A close up photograph of a player's store card with 2 radishes, a cabbage, a bean, a pumpkin and a wheat token on it.

To Market, To Market!

Jobby and Sarah play another of their challenge games. This time, it’s At the Gates of Loyang…

…To Buy A Fat Pig

At the Gates of Loyang is an interesting beast. Designed by the venerable Uwe Rosenberg (the guy responsible for my favourite Agricola) it has the same growing vegetables vibe but this time the vegetables are going to be sold at market. During the game, players will need to sell their produce to regular customers (who get upset if you don’t serve them) and casual customers (who wait around for ever). There are some assistants to help you and some markets to help get certain veg.
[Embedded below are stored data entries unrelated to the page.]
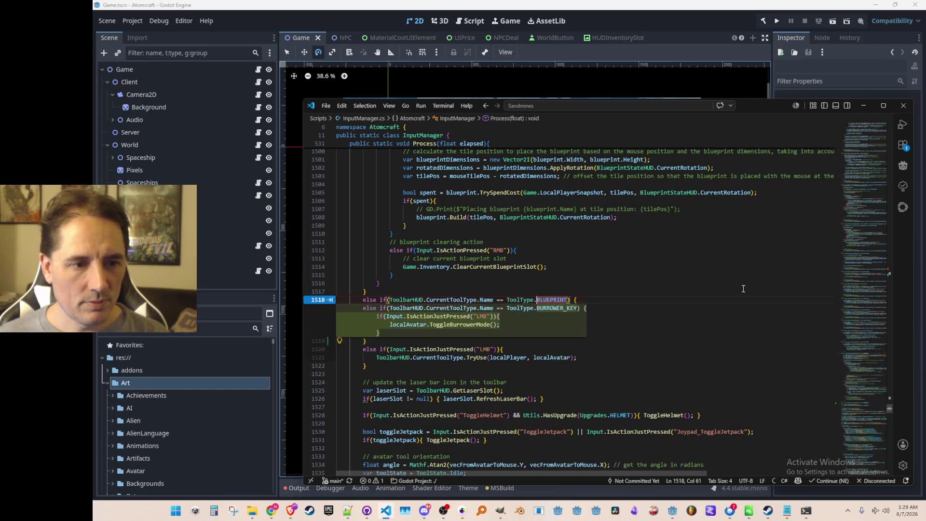
key("Home")
key("Home")
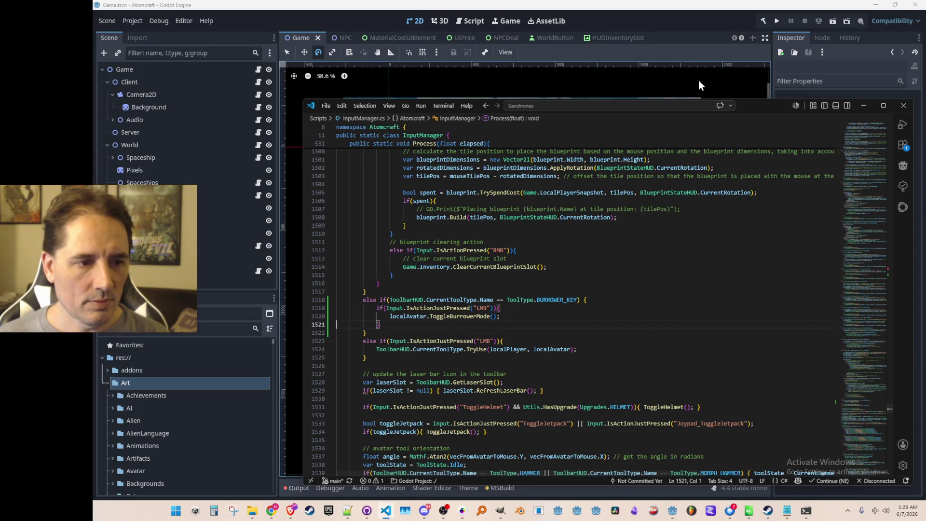
Run the project from Godot, press Play, pick a test profile and load NPC TEST H.
left_click(698, 18)
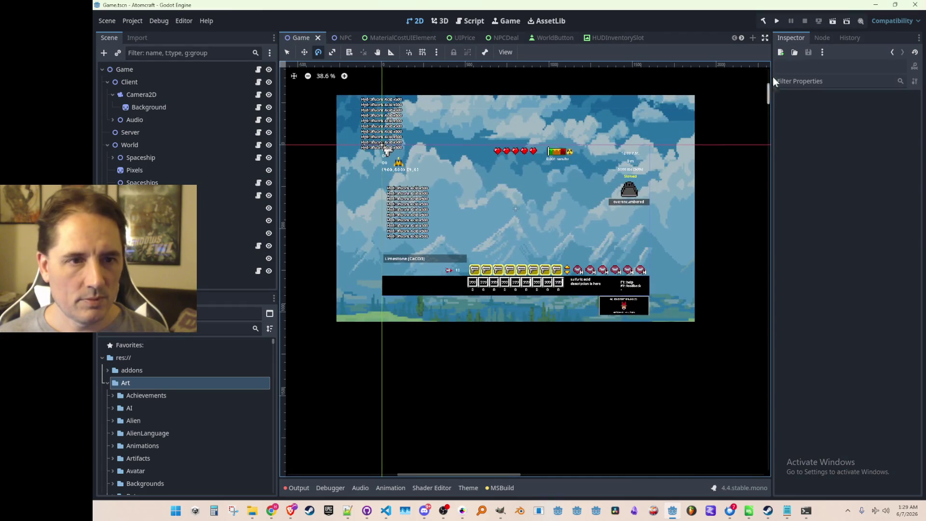
left_click(777, 21)
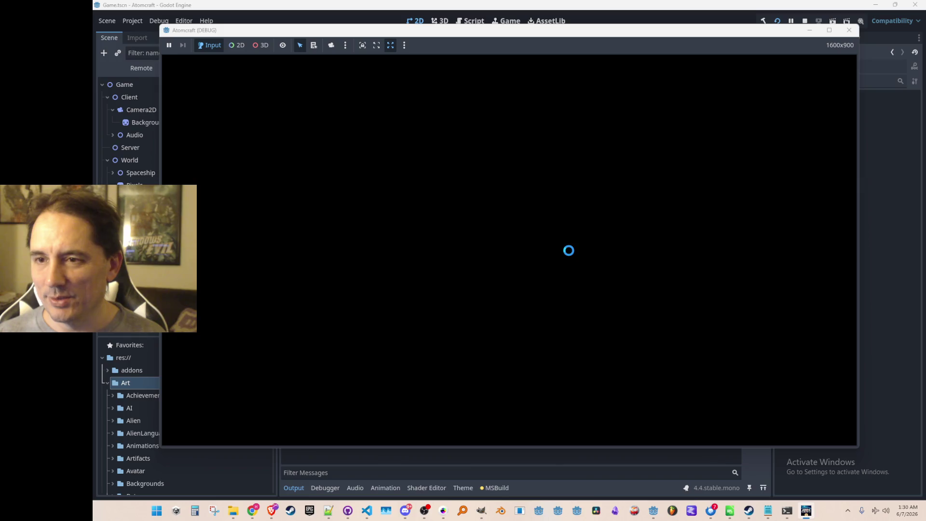
left_click(502, 273)
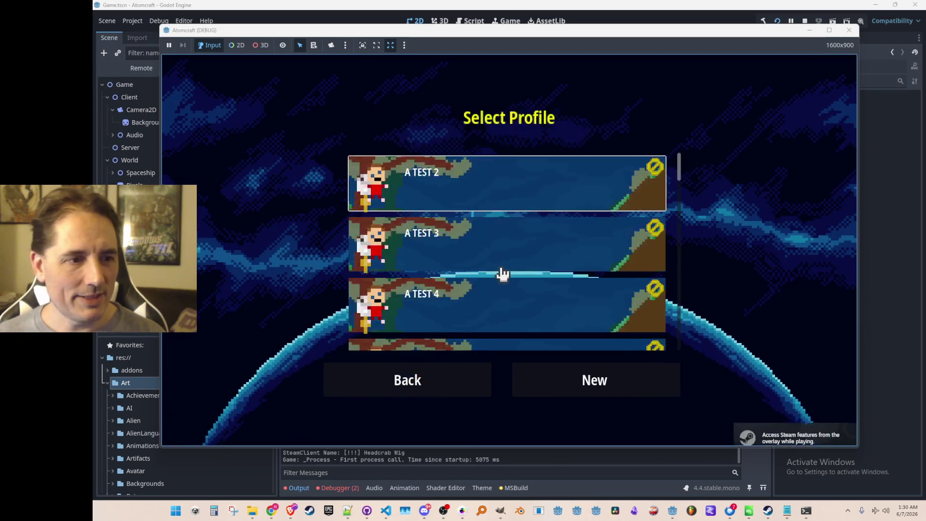
scroll(502, 273, "down", 4)
left_click(520, 256)
scroll(528, 256, "down", 5)
left_click(587, 277)
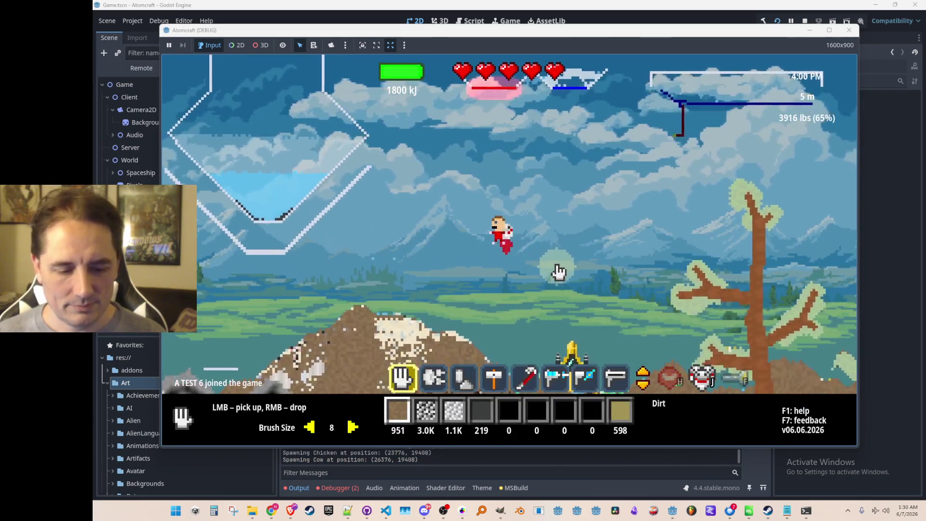
Give the player a Burrower Key via the 'give Burrower Key' console command and check the inventory's equipment page.
key("grave")
type("give Burrower Key")
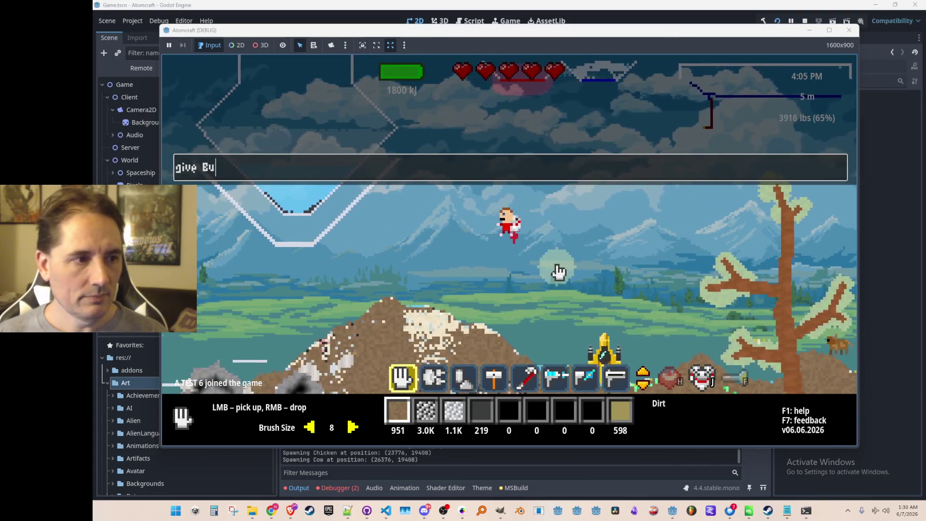
key("Return")
key("grave")
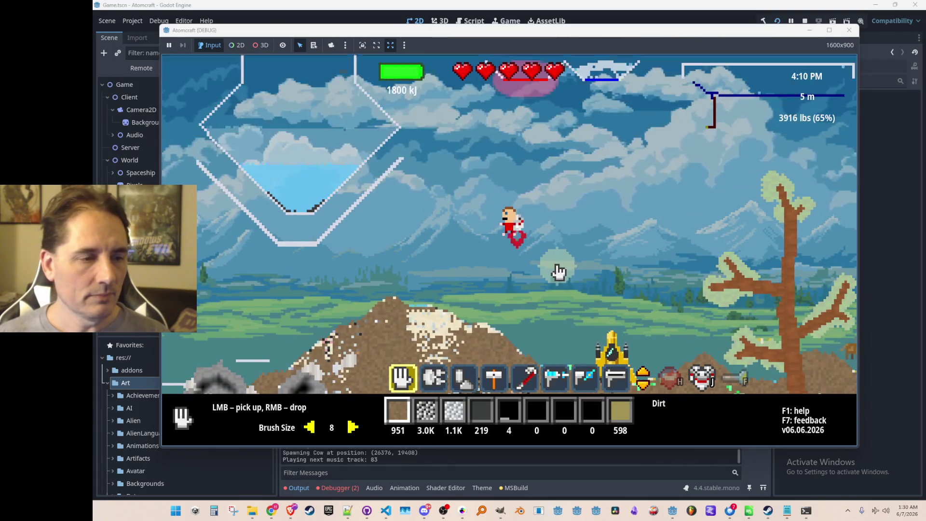
key("i")
left_click(436, 122)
Alas, despite my lovely titles there are no pigs. 🙁

Setting Out Our Wares

The game begins with players buying a veg and planting up a starting field. Each round players harvest veg from their fields and then get a new field. As the game goes on, players should be harvesting more and more and therefore should be able to keep more and more customers happy. I opted to start with a field of pumpkins while Sarah started with a field of radishes.

What feels very different in Gates of Loyang is the card play. Each round, players draw a number of cards and will get to play two: one from a pile in the middle and one from their hand. The pile in the middle is formed by players taking a card from their hand and adding it to the middle. This means an opponent can play one of your cards if you put it in the middle but if you want to play two cards from your hand you’ll have to lay one in the middle. It can make for tense times.

It’s these cards that provide players with the customers, markets and assistants that will help them to gain cash and score points. In the early part of the game, I seemed to hit the market cards which gave me plenty of options for switching one veg for another. Sarah was getting customers but was struggling a bit with timings: she just couldn’t seem to get the right veg out at the right time.

A close up photograph of a player's store card with 2 radishes, a cabbage, a bean, a pumpkin and a wheat token on it.
Lots of lovely veggies. Now what to do with them?

The Path of Prosperity

Scoring in this game requires buying your way to victory, literally. Each round, players can buy the next spot up the points track for 1 cash. They can also buy the following spots for the number on them. So to go from 3 to 5 costs 6 cash, 1 to go from 3 to 4 and then 5 to go to 5.

This means that buying extra spots early on will pay dividends later in the game. It gets you ahead on the track and later in the game it becomes very expensive for your opponent to catch up. I took full advantage of this and got a few extra spots early on. I’m certain this cemented victory for me.

A full view of a player's board in At the Gates of Loyang with 2 regular and 2 casual customers.
Ah-ha! plenty of customers for all that veg!

Keeping Those Customers Happy

So the crux of the game is keeping the regulars happy. Sarah had got out a couple of regular customers early on but was having trouble getting the veg ready for them. She realised that she needed to spend a turn planting some vegetables so she could have a regular supply. Sarah thought it was worth upsetting the customer once for this and she was probably right. At the Gate of Loyang rewards forward thinking.

Possibly because it took me a while to find a regular customer, I was better set up for when they did arrive. I did a pretty good job of keeping them happy. In fact, towards the end of the game I was able to use a card to supply one of Sarah’s customers – that’s probably rubbing salt in the wound!

As mentioned before, I bought a couple of extra spots on the Path of Prosperity early on in the game which I’m sure helped to demoralise Sarah. I made sure she had to work hard to keep up with me afterwards. In the end, I won 15 points to 13. We’ve not played this very much so I’m interested to see if the scores are always that tight. Still, game to me.

Results so Far

This brought us to no matches won yet and five games to me, four to Sarah.